# FRAGMENTO DE PÁGINA
Los supuestos románticos de este reportaje son hombres y mujeres de entre 42 y 59 años. Las circunstancias de la vida, su carácter y educación o una combinación de todo ello les ha llevado a quedarse al margen de la propiedad de una vivienda. A menudo comparten piso para poder asumir los altos alquileres. Y en todos se vislumbra una tercera edad fogueada en la seguridad a corto plazo.

"La seguridad, según lo entendieron mis padres, venía de la cabeza y de ningún otro lugar". "Nosotros somos los románticos. Estudios y libertad, eso nos inculcaron nuestros padres". "A no ser que tuvieras el cerebro más vacío que el trastero de un mono [risas]... Si no, ¿por qué tus padres iban a preocuparse de que tuvieras una propiedad?"

Cuando Jordi, Roger, Ferran o Marie tenían veinte o treinta años se hablaba de "pillar un piso" o "pillar un estudio", con total naturalidad. Las palabras "mobbing" o "burbuja inmobiliaria" sonarían a alguna rompedora performance teatral. Qué decir de "aval bancario de 14.000 euros", a la hora de competir con otros treinta aspirantes para alquilar una vivienda, un derecho señalado por la Constitución, sin distinción de sesso ni edad.

"Cuando yo era pequeño, mi tía de la calle Escudellers alquilaba una habitación a un sastre, y aquel sastre me cosía la ropa a mí". Muchos de ellos guardan estos recuerdos, de finales de los años cincuenta, o de los sesenta; casas en las que existía ese habitante más: la joven empleada que alguna vez había llegado de otra ciudad, el inquilino solterón que se resistía a abandonar la vida de realquilado - con plato de comida - y pasar de una vez por todas por la vicaría y, con ello, a formar el propio hogar. Quienes recuerdan aquellos años hoy son adultos que, de repente, viven un instante de perplejidad: "A lo mejor, es que yo no me lo he montado bien en la vida".

# FILAS PROPORCIONADAS

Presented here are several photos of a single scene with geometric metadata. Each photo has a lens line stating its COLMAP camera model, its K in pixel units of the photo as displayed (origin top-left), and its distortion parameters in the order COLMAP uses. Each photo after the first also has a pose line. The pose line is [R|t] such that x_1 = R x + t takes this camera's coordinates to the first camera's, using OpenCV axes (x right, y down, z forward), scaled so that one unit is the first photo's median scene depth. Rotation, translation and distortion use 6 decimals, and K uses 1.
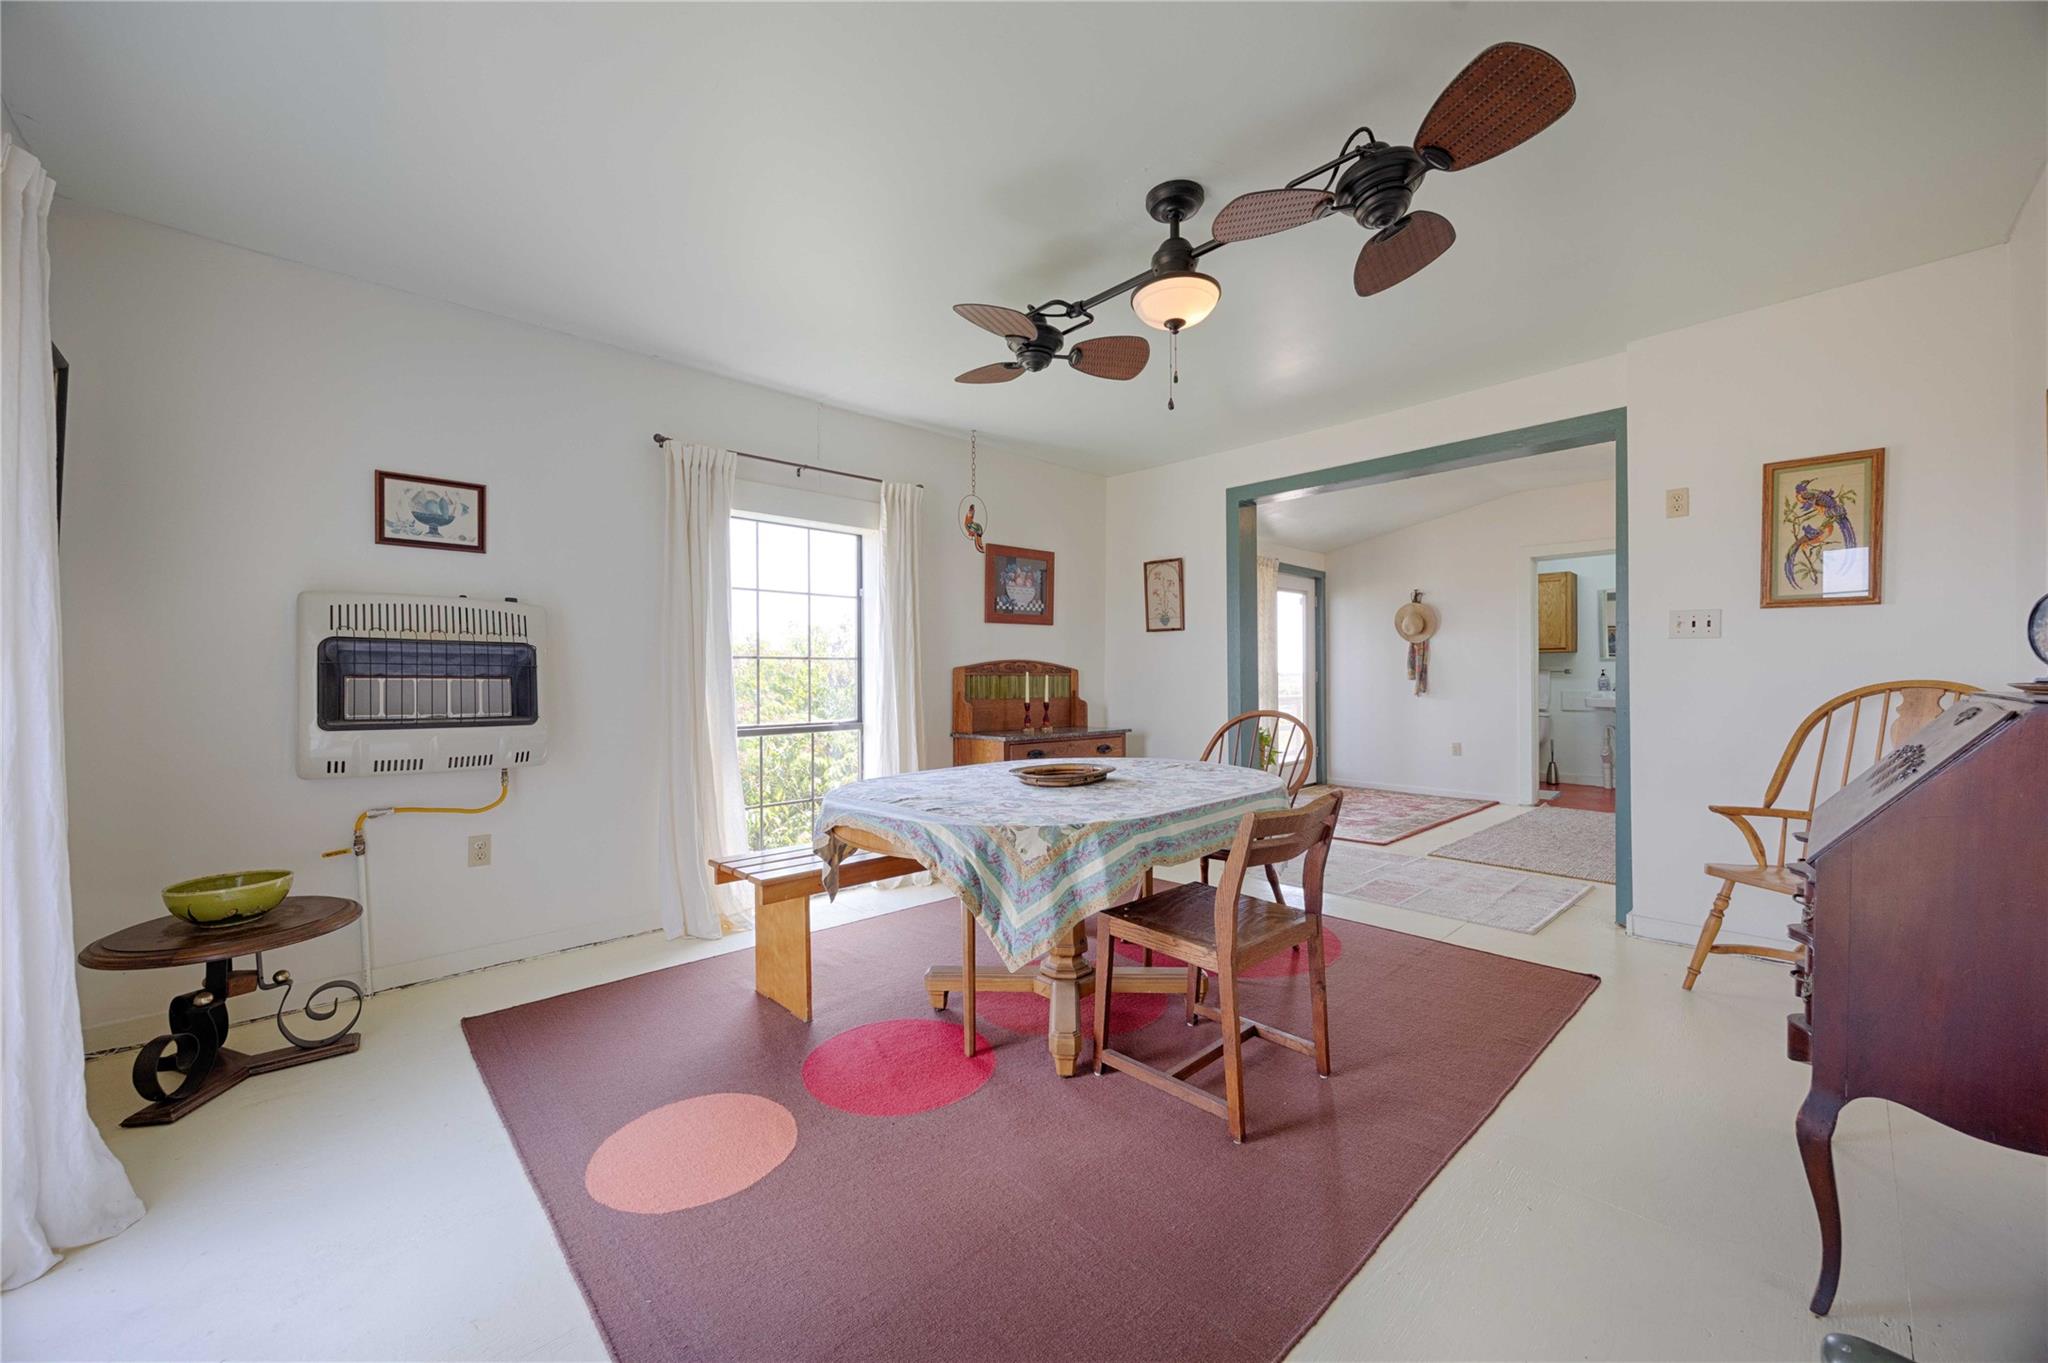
lens RADIAL K [[779.2, 0, 1029.3], [0, 779.2, 681.3], [0, 0, 1]] dist [-0.002639, -0.000035]
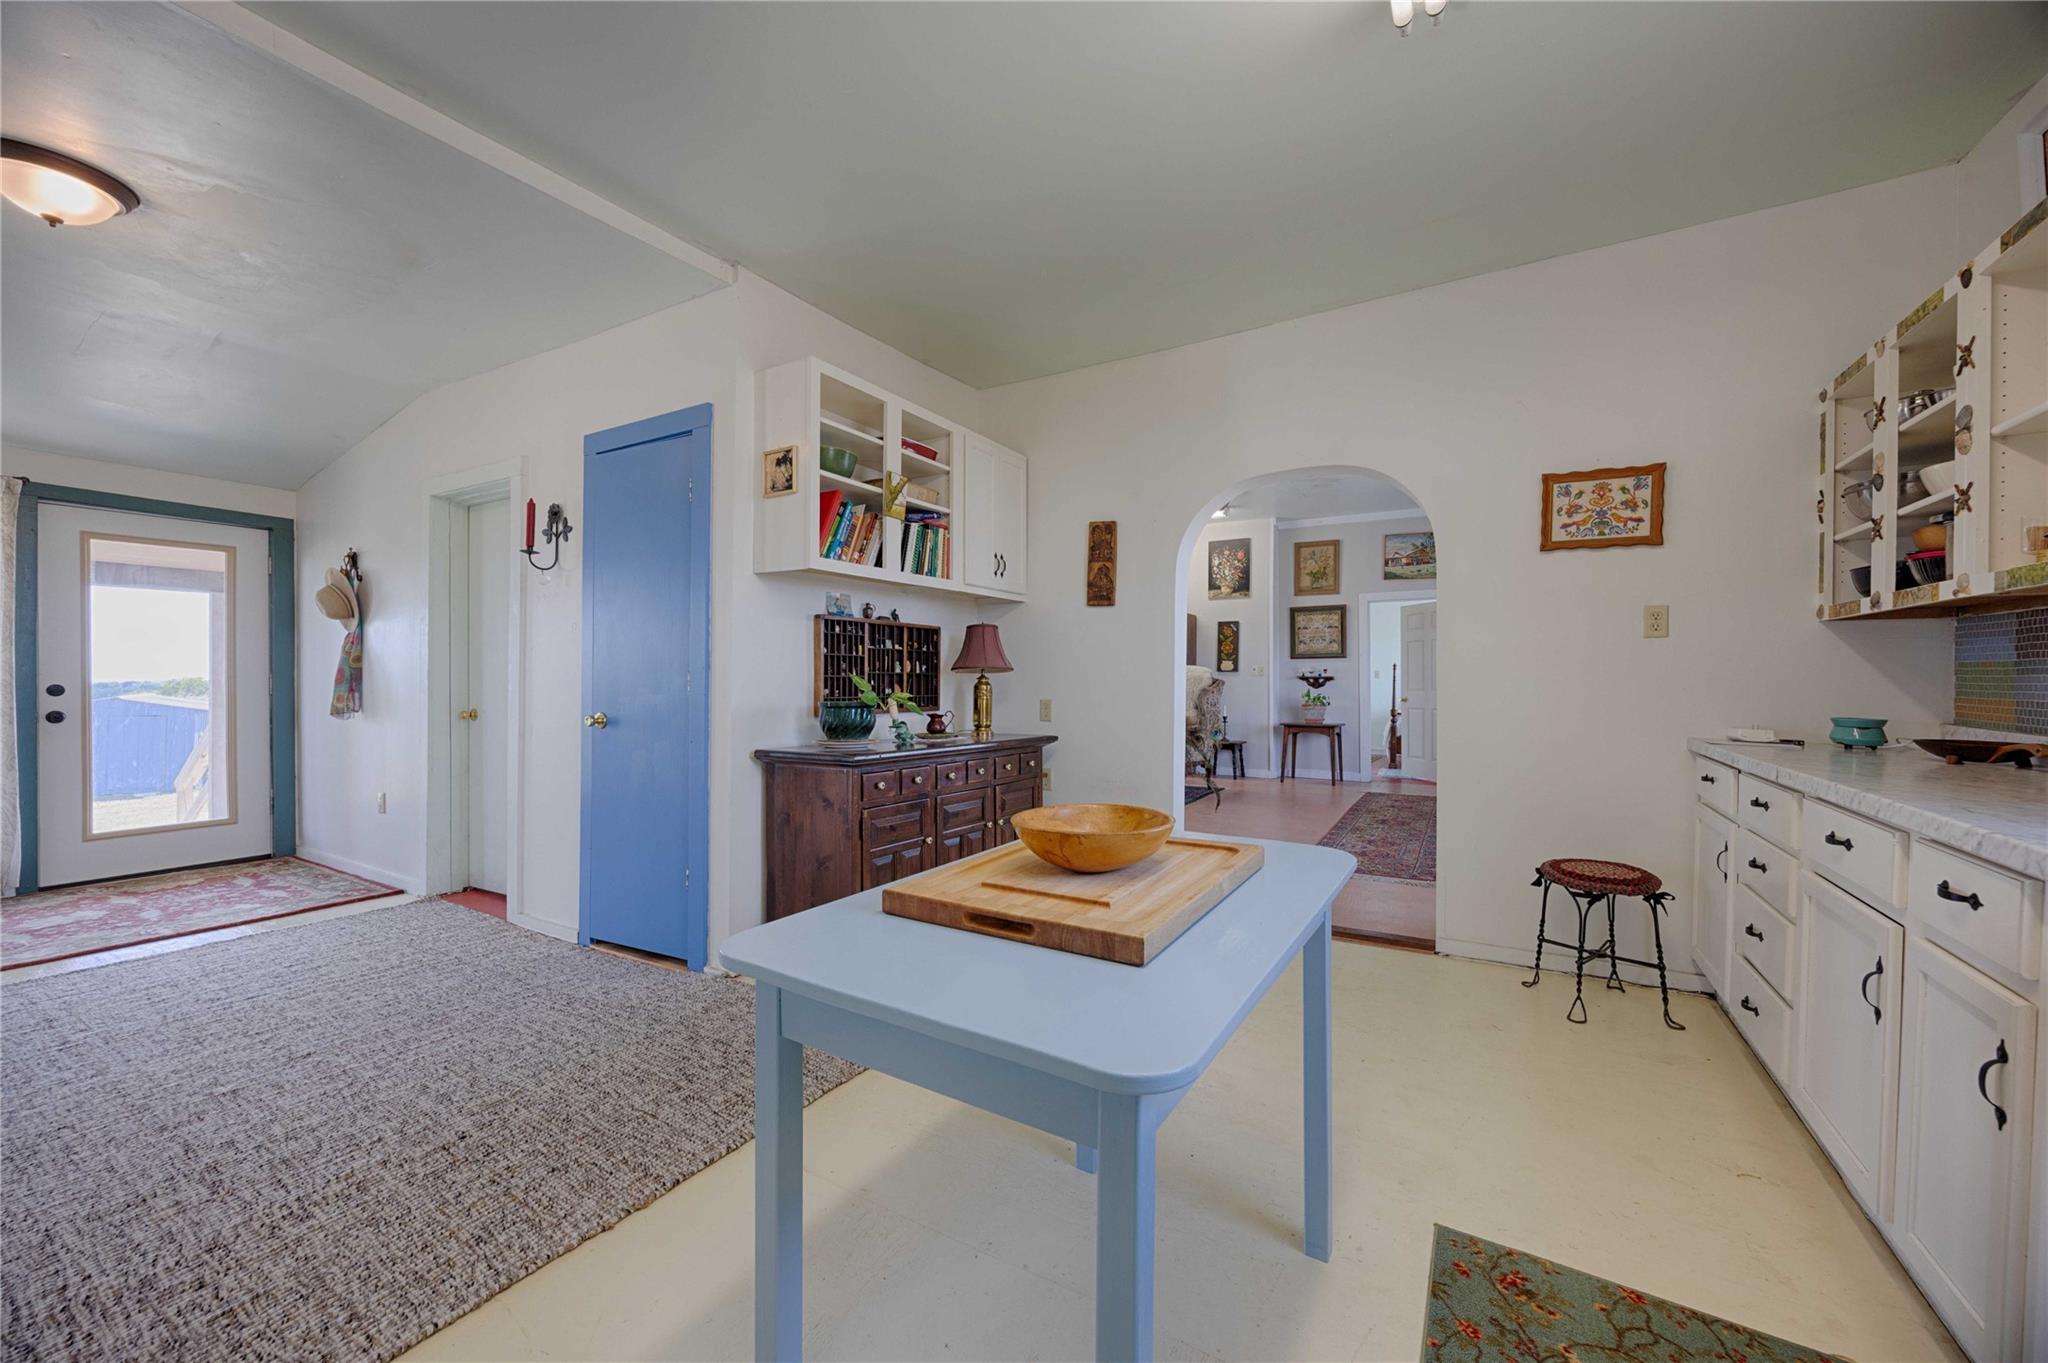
lens RADIAL K [[779.2, 0, 1029.3], [0, 779.2, 681.3], [0, 0, 1]] dist [-0.002639, -0.000035]
pose [[0.958789, 0.019102, 0.283476, 1.251082], [-0.020101, 0.999798, 0.000614, -0.033855], [-0.283407, -0.006287, 0.958979, 0.353387]]
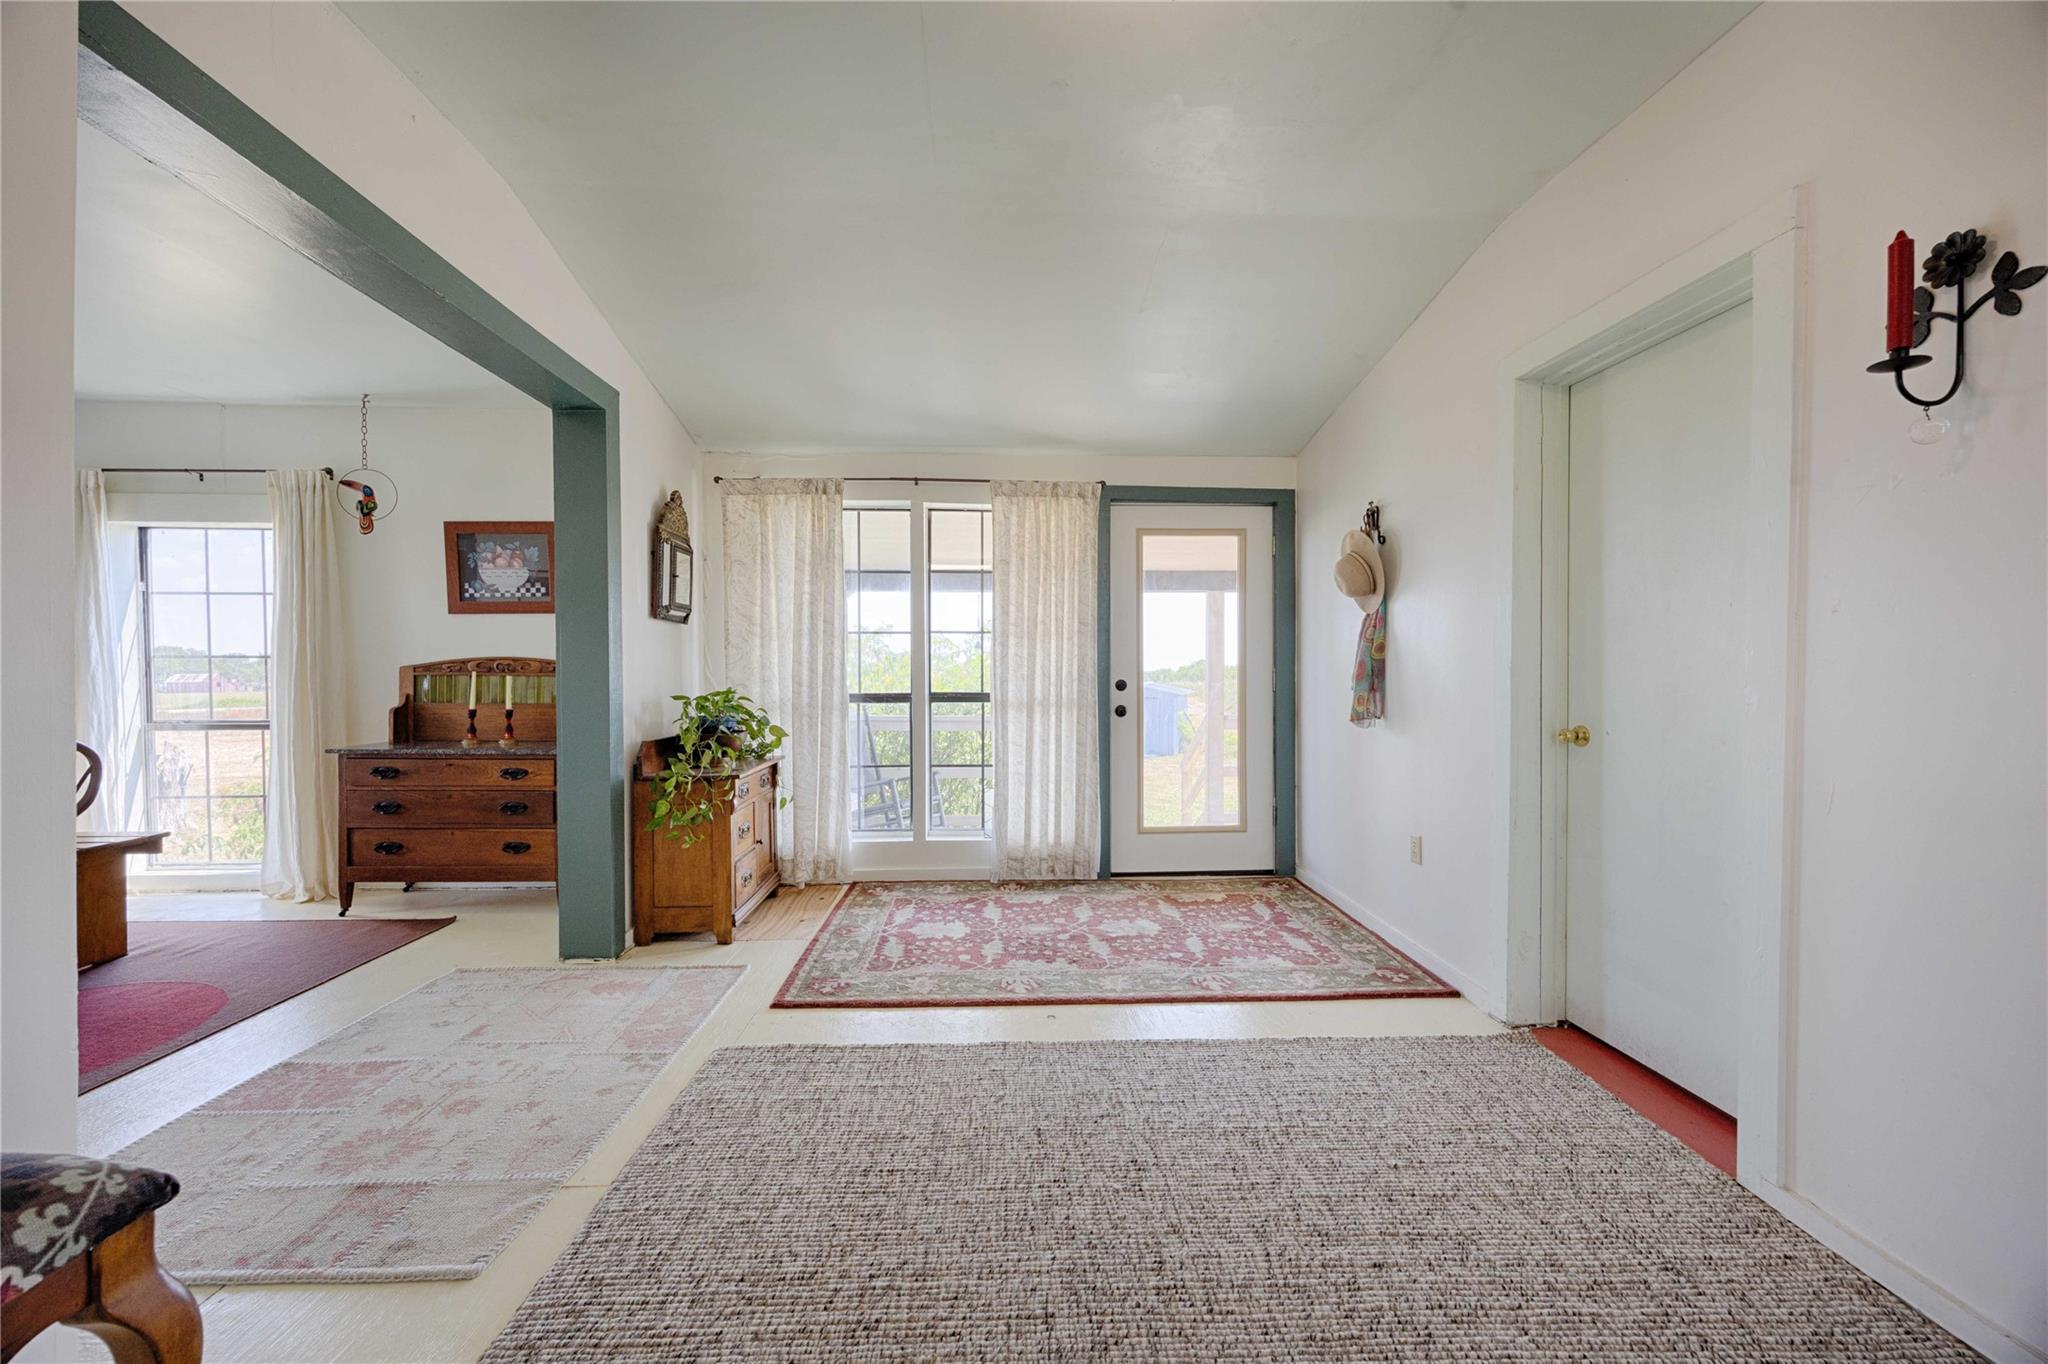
lens RADIAL K [[779.2, 0, 1029.3], [0, 779.2, 681.8], [0, 0, 1]] dist [-0.002639, -0.000035]
pose [[0.760465, 0.026518, -0.648837, 0.960479], [-0.009468, 0.999512, 0.029753, -0.031072], [0.649310, -0.016483, 0.760345, 0.735339]]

# LISTA DE TAREAS
1 > Reproduce el pasaje del fragmento de página comprendido entre "Los supuestos románticos" y "a corto plazo.", ambos incluidos.
2 > Según el fragmento de página, ¿por qué los protagonistas del reportaje comparten piso a menudo? Explícalo en una a tres oraciones.
3 > ¿Qué edades tienen los hombres y mujeres descritos en el fragmento de página?

# RESPUESTAS
1 >
Los supuestos románticos de este reportaje son hombres y mujeres de entre 42 y 59 años. Las circunstancias de la vida, su carácter y educación o una combinación de todo ello les ha llevado a quedarse al margen de la propiedad de una vivienda. A menudo comparten piso para poder asumir los altos alquileres. Y en todos se vislumbra una tercera edad fogueada en la seguridad a corto plazo.

2 > Comparten piso para poder asumir los altos alquileres. Ninguno es propietario de una vivienda, de modo que dependen del alquiler.

3 > Tienen entre 42 y 59 años.